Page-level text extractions
_____

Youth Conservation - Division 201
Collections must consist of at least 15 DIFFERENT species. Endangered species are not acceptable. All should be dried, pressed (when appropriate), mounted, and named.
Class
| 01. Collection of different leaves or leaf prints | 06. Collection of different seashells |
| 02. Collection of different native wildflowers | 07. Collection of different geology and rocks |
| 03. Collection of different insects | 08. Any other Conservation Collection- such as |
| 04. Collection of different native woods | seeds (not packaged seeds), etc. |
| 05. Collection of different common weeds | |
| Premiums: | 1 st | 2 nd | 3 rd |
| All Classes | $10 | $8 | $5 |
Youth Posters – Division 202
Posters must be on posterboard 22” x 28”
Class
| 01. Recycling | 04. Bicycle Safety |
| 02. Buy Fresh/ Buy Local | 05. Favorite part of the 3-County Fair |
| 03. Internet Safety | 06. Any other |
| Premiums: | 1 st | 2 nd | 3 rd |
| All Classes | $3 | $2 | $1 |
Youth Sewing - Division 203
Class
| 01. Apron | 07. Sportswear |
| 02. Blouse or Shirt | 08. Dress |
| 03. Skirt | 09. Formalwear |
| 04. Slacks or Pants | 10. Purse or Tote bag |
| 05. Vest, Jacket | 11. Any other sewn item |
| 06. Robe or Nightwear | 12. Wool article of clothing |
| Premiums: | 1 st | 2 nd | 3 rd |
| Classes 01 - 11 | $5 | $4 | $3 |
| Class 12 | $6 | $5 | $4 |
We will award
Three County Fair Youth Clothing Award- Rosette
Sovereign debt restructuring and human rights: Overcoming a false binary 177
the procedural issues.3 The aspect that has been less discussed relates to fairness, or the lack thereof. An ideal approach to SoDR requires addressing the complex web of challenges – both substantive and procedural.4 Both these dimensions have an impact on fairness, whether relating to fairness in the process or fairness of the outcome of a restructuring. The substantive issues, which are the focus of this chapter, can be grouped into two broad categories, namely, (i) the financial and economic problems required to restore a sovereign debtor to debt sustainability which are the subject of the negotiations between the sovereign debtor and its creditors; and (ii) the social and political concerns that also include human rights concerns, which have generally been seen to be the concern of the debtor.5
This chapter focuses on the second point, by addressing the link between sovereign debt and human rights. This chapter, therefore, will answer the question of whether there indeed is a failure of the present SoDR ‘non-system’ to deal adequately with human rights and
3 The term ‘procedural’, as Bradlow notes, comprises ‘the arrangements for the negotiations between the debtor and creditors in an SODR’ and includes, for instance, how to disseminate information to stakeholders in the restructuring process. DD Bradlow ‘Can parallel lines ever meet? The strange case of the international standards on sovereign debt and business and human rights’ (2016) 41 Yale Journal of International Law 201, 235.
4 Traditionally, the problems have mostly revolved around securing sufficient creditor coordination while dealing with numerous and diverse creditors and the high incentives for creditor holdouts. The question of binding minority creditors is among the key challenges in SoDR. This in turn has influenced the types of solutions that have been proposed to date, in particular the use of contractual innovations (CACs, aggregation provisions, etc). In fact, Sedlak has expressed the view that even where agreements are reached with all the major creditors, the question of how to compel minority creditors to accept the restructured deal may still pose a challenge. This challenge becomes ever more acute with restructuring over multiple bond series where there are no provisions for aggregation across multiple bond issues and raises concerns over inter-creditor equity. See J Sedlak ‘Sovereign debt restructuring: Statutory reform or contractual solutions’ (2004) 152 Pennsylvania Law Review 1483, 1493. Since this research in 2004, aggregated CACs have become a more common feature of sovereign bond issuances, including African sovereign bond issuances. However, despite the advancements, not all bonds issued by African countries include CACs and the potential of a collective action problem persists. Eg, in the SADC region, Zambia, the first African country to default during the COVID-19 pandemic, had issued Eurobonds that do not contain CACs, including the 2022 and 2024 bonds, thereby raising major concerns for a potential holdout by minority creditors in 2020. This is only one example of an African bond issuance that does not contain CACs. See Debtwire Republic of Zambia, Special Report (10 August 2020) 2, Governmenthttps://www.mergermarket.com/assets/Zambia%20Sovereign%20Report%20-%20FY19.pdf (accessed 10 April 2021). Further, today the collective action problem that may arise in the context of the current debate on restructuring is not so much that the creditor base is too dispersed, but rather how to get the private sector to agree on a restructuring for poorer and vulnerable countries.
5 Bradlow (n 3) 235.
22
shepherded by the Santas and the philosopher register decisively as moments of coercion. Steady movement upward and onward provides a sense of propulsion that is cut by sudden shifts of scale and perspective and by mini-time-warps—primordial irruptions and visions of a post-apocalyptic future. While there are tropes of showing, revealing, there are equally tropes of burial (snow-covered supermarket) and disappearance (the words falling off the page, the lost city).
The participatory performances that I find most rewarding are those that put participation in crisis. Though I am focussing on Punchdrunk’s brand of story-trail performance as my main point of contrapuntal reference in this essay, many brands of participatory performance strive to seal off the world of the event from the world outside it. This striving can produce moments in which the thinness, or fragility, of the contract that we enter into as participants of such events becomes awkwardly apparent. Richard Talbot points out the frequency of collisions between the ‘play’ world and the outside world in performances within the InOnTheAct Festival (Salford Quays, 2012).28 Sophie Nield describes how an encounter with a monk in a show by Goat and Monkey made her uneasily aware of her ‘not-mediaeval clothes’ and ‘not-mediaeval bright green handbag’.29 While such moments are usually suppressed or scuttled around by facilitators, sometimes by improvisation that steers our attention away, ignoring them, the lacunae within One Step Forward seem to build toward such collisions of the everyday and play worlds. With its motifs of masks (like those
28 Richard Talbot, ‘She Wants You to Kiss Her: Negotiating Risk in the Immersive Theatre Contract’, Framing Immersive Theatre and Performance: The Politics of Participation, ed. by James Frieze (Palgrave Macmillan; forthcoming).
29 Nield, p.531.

_____

* Aim of the task *
Every line above that includes the word "Division" should be listed.

* Finished exercise *
Youth Conservation - Division 201
Youth Posters – Division 202
Youth Sewing - Division 203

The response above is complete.